2. Whether Mr. Wolfe's job is properly structured so that he can routinely make sure his crew does its job properly
As noted, these factors did not contribute to this situation because Mr. Wolfe chose to cut corners.
The Union also argued that the other members of the crew were not disciplined and therefore Mr. Wolfe was not treated equally. While the arbitrator agrees they should have been disciplined, the nature of Mr. Wolfe's responsibility was different. It was his responsibility to insure his crew used Calcium Chloride. Because his level of responsibility is higher than that of his crew, the failure to discipline them has no bearing on the choice of discipline for him.

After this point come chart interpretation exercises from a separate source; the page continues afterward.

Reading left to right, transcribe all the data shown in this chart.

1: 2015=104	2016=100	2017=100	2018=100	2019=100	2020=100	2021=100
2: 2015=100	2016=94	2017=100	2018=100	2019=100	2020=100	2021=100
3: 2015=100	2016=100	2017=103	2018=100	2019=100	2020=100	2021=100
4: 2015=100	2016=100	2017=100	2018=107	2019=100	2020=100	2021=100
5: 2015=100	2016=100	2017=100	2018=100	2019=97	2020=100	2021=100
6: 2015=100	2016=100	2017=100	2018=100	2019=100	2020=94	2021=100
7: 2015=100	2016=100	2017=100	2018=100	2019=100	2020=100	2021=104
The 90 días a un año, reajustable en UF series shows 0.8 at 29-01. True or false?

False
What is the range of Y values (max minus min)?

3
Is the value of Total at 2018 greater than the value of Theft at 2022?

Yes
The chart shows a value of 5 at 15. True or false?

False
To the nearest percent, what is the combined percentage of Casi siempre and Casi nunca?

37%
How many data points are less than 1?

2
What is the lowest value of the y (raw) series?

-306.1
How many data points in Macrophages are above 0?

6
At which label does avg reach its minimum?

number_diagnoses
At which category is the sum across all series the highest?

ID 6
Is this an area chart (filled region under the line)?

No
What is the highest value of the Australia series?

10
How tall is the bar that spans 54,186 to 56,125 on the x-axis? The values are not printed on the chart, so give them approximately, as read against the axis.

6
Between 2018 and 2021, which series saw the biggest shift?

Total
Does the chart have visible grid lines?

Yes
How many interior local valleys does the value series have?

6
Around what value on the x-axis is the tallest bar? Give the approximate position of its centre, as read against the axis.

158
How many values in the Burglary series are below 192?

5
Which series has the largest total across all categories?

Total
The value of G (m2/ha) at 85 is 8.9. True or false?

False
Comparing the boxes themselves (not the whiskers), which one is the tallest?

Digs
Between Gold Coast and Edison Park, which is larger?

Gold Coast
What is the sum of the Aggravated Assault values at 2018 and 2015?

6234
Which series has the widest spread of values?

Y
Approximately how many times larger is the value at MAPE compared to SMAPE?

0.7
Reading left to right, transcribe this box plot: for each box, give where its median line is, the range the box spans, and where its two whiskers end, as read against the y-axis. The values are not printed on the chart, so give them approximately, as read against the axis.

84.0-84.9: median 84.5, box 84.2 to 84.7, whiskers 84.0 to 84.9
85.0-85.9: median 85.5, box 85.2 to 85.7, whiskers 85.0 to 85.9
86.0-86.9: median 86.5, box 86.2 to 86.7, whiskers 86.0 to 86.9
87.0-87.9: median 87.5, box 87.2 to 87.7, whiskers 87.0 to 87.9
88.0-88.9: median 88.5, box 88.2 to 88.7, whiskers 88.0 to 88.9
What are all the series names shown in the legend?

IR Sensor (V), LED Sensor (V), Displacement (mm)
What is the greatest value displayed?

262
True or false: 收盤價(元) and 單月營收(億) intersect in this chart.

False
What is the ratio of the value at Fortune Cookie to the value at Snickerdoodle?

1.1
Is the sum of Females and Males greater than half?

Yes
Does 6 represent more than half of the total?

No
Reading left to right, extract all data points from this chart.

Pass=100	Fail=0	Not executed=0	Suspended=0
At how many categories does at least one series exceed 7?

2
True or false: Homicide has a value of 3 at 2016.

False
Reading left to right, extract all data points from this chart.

However, there are broader reasons to sustain the discipline of Mr. Wolfe. There is a conflict in the concepts of treating employees the "same for similar incidents" and "treating employees individually." The better view of arbitral responsibility is to enforce a reasonable selection of penalty by an employer when the failure to do so would unnecessarily deprecate the seriousness of the offense committed by the employee. This employee's conduct demonstrates that he still does not "get it." This was a serious offense that risked serious injury to others. He shirked his responsibility and tried to avoid it throughout this proceeding. Any action other than sustaining the discipline would unduly deprecate the seriousness of this offense. Accordingly, I conclude that the Employer did not violate the agreement in this matter and the grievance is hereby denied.
Since the Employer did not violate the agreement in disciplining Mr. Wolfe, the grievance filed herein is hereby dismissed.
Dated at Madison, Wisconsin, this 11th day of February, 2009.
Stanley H. Michelstetter II, Arbitrator
3 The arbitrator concludes that this source of information is very likely to be historical METAR weather observations routinely used in aviation from Waukesha airport. If so, these are very reliable observations.